• [Work request]
The data follows this line. Copy verbatim the line with "List each element's" and each line after it to the end.

[Document layout detection data]
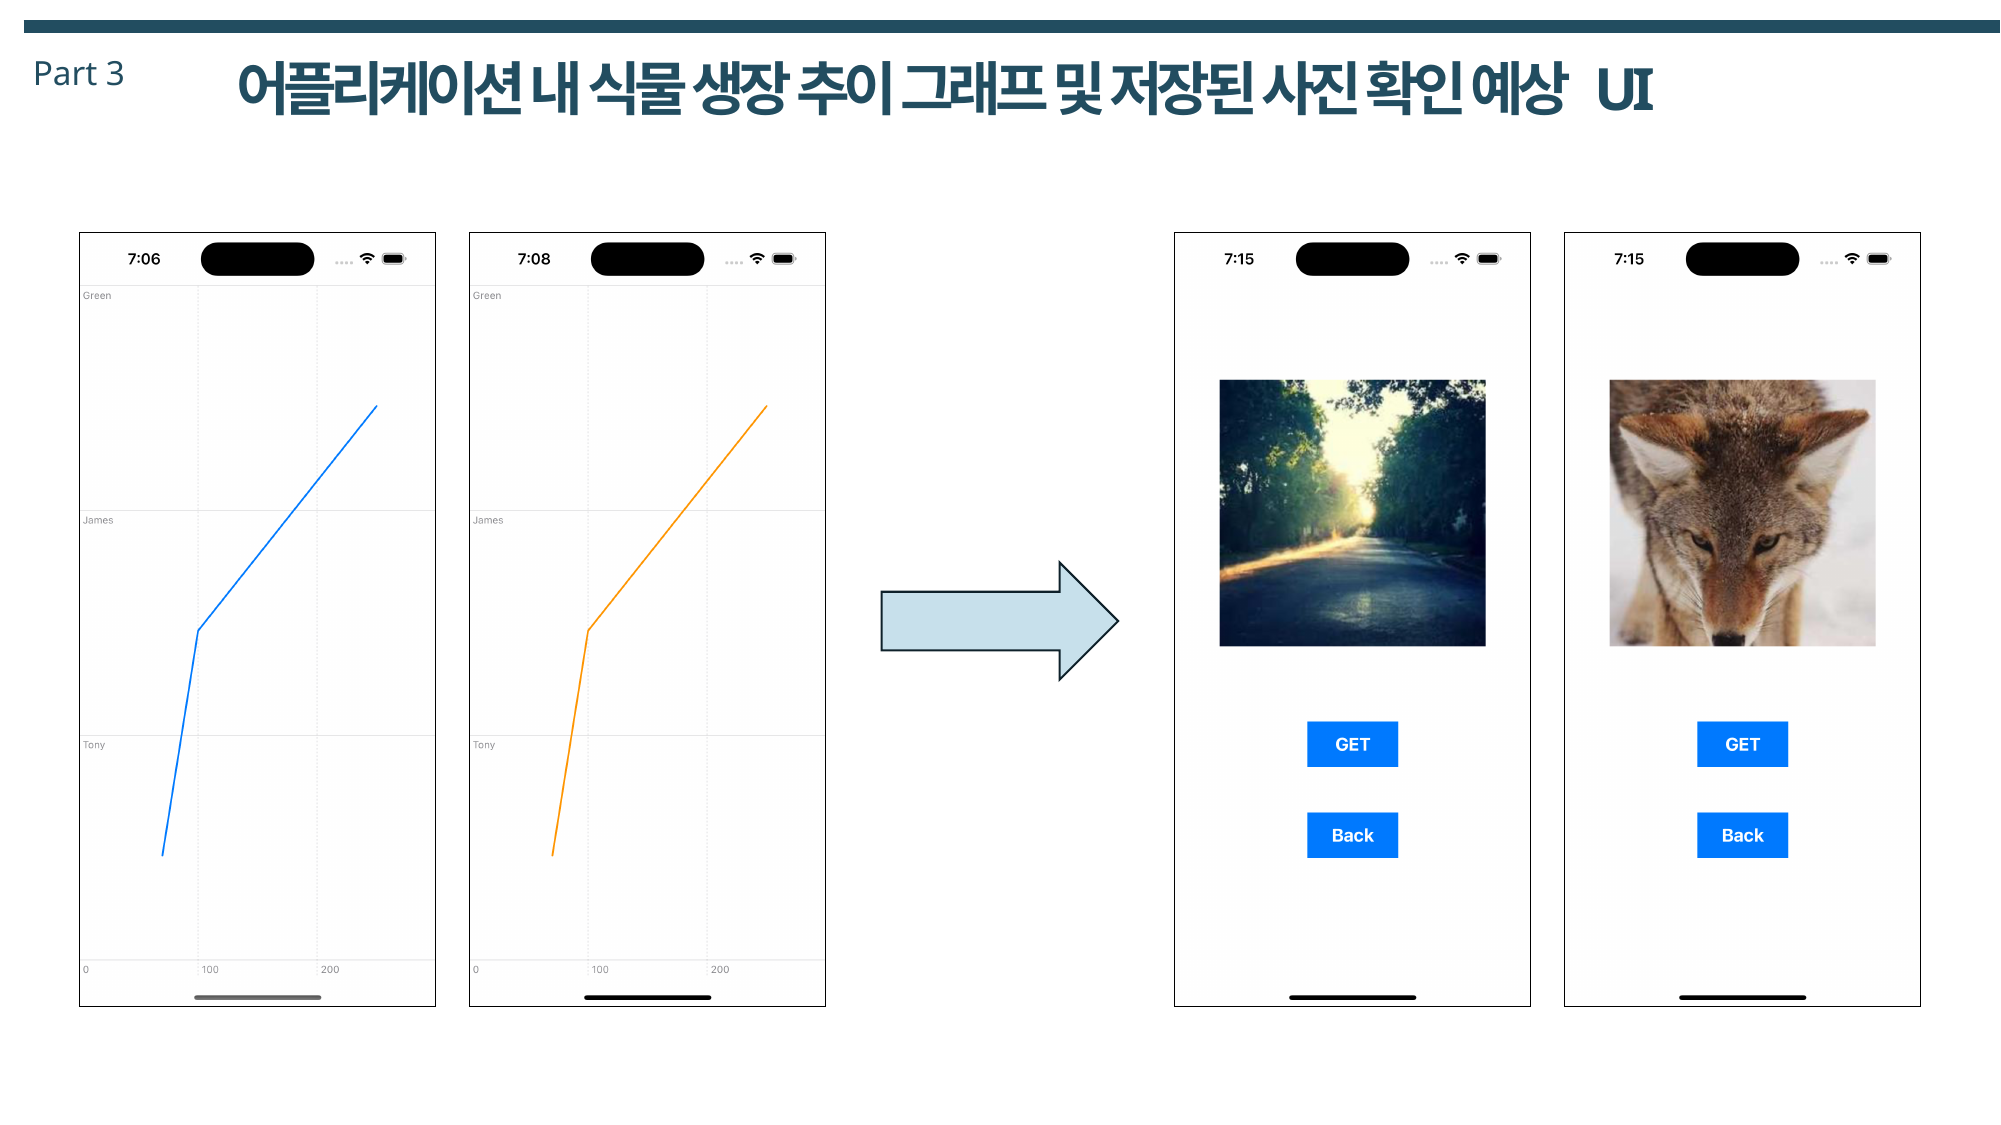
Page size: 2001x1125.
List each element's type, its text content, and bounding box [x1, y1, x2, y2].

picture [1564, 232, 1921, 1007]
text_box Part 3 [18, 44, 140, 100]
picture [79, 232, 436, 1007]
picture [1174, 232, 1531, 1007]
text_box 어플리케이션 내 식물 생장 추이 그래프 및 저장된 사진 확인 예상 UI [221, 44, 1671, 130]
text_box [1621, 987, 2000, 1100]
picture [469, 232, 826, 1007]
text_box [880, 559, 1120, 683]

• [Response]
List each element's type, its text content, and bounding box [x1, y1, x2, y2].

picture [1564, 232, 1921, 1007]
text_box Part 3 [18, 44, 140, 100]
picture [79, 232, 436, 1007]
picture [1174, 232, 1531, 1007]
text_box 어플리케이션 내 식물 생장 추이 그래프 및 저장된 사진 확인 예상 UI [221, 44, 1671, 130]
text_box [1621, 987, 2000, 1100]
picture [469, 232, 826, 1007]
text_box [880, 559, 1120, 683]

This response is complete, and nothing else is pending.